[Records from a dataset]

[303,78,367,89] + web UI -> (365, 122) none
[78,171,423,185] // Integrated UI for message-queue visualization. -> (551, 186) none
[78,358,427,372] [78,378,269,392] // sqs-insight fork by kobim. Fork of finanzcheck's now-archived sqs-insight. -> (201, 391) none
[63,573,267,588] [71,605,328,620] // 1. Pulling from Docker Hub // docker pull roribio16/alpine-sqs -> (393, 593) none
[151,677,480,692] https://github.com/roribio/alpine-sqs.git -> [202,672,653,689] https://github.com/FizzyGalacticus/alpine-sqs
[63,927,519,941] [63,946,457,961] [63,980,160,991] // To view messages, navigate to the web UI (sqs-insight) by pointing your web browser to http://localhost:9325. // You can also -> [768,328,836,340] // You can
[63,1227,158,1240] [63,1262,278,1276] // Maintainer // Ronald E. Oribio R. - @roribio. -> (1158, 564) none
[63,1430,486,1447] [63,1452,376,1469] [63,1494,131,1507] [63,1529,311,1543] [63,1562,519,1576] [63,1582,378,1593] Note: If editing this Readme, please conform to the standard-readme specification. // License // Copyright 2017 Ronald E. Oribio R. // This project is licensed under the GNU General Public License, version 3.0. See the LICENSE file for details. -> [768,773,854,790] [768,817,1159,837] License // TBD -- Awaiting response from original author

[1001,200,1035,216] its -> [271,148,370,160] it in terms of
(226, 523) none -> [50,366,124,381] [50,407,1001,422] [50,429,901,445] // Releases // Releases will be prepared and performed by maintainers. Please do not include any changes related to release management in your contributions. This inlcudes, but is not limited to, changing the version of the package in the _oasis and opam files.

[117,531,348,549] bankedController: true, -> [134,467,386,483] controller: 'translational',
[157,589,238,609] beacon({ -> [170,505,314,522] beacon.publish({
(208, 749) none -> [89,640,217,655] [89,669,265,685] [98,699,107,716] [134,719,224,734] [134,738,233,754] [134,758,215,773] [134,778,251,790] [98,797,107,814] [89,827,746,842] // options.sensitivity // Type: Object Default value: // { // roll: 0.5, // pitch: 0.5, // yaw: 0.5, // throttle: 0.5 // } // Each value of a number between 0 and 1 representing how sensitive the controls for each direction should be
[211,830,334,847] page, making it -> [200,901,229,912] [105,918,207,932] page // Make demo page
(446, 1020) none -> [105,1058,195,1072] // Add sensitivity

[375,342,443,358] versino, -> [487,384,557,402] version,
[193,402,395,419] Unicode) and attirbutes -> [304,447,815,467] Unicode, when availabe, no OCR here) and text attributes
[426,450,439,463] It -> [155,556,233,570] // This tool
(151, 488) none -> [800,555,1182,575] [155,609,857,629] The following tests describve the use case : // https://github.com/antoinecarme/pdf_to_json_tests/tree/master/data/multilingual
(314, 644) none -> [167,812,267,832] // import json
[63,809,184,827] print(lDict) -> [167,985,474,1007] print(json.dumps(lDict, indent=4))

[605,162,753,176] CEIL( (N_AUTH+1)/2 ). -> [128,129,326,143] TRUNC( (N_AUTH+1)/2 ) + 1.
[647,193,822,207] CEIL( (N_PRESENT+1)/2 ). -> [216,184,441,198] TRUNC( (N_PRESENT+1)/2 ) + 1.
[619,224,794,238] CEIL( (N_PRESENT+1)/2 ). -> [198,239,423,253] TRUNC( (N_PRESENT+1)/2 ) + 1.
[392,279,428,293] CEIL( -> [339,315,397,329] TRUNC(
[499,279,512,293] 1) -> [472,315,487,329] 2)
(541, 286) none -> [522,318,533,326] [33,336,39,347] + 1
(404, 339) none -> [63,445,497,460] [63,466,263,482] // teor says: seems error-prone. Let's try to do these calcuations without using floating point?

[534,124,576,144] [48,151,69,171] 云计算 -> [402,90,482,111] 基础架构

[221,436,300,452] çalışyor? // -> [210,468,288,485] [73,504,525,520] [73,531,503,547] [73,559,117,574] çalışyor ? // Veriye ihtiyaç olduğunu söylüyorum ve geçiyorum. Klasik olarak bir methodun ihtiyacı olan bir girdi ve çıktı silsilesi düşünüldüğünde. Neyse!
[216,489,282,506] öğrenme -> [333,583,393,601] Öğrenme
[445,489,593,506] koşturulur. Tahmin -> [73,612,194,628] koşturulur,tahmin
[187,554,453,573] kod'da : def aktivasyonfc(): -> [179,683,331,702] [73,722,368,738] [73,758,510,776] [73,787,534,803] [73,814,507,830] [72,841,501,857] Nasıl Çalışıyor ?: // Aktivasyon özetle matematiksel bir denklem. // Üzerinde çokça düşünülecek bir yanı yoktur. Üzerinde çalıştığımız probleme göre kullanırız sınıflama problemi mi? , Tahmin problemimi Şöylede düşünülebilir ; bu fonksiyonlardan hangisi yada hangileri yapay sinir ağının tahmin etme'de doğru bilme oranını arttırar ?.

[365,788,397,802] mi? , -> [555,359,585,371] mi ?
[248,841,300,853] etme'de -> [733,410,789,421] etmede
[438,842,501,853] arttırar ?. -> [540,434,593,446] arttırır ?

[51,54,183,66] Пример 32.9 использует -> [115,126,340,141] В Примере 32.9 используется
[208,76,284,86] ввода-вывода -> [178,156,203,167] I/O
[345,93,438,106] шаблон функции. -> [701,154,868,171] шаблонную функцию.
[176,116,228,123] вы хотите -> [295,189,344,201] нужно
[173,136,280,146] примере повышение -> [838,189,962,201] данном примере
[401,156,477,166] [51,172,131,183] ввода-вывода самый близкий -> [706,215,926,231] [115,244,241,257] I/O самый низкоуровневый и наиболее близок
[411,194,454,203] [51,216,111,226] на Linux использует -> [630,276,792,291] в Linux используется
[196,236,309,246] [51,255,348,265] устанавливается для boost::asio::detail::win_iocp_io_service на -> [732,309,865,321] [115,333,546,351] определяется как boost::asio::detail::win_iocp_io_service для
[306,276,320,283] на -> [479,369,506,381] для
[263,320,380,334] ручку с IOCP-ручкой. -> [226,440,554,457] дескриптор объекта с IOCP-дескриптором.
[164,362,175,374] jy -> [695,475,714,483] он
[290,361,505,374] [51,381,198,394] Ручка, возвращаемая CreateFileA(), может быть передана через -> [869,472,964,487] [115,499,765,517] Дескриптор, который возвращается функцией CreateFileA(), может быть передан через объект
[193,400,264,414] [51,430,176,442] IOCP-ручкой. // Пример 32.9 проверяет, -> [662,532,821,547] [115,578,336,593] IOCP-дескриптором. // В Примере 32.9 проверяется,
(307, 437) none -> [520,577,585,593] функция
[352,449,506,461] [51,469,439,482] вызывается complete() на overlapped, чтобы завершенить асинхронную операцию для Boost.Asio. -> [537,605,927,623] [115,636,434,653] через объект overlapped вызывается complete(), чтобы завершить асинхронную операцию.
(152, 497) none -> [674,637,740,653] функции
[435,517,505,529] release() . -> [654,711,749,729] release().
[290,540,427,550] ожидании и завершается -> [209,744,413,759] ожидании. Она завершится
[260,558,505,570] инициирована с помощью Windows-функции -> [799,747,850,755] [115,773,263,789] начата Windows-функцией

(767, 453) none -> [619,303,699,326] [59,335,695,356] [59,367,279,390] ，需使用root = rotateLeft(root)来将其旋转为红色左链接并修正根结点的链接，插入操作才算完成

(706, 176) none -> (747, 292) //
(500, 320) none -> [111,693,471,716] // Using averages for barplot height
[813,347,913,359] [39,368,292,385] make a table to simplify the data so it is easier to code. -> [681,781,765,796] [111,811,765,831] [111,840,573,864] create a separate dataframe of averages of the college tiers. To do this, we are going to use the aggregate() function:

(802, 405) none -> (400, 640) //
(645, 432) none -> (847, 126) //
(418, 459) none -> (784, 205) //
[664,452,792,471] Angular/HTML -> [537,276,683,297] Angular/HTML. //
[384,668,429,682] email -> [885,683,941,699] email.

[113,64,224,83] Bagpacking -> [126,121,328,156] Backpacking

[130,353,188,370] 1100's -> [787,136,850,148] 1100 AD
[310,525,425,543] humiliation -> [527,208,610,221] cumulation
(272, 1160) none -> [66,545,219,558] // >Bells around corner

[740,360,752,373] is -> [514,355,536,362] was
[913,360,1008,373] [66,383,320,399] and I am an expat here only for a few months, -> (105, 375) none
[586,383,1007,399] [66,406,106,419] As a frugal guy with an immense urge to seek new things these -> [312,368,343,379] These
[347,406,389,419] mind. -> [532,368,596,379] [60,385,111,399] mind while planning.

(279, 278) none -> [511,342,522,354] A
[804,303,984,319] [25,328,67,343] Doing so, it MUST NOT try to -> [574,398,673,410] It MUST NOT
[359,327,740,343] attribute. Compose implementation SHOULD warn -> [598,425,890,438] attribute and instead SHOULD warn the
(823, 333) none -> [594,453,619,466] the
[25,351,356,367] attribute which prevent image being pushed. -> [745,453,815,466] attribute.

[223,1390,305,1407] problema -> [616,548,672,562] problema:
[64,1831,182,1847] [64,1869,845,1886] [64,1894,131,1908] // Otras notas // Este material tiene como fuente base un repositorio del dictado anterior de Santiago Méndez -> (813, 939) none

Work to be completed - The first line of the entries above and every line after it, up to and including the line with "[151,677,480,692] https://github.com/roribio/alpine-sqs.git ->", should be set down exactly.

Response -
[303,78,367,89] + web UI -> (365, 122) none
[78,171,423,185] // Integrated UI for message-queue visualization. -> (551, 186) none
[78,358,427,372] [78,378,269,392] // sqs-insight fork by kobim. Fork of finanzcheck's now-archived sqs-insight. -> (201, 391) none
[63,573,267,588] [71,605,328,620] // 1. Pulling from Docker Hub // docker pull roribio16/alpine-sqs -> (393, 593) none
[151,677,480,692] https://github.com/roribio/alpine-sqs.git -> [202,672,653,689] https://github.com/FizzyGalacticus/alpine-sqs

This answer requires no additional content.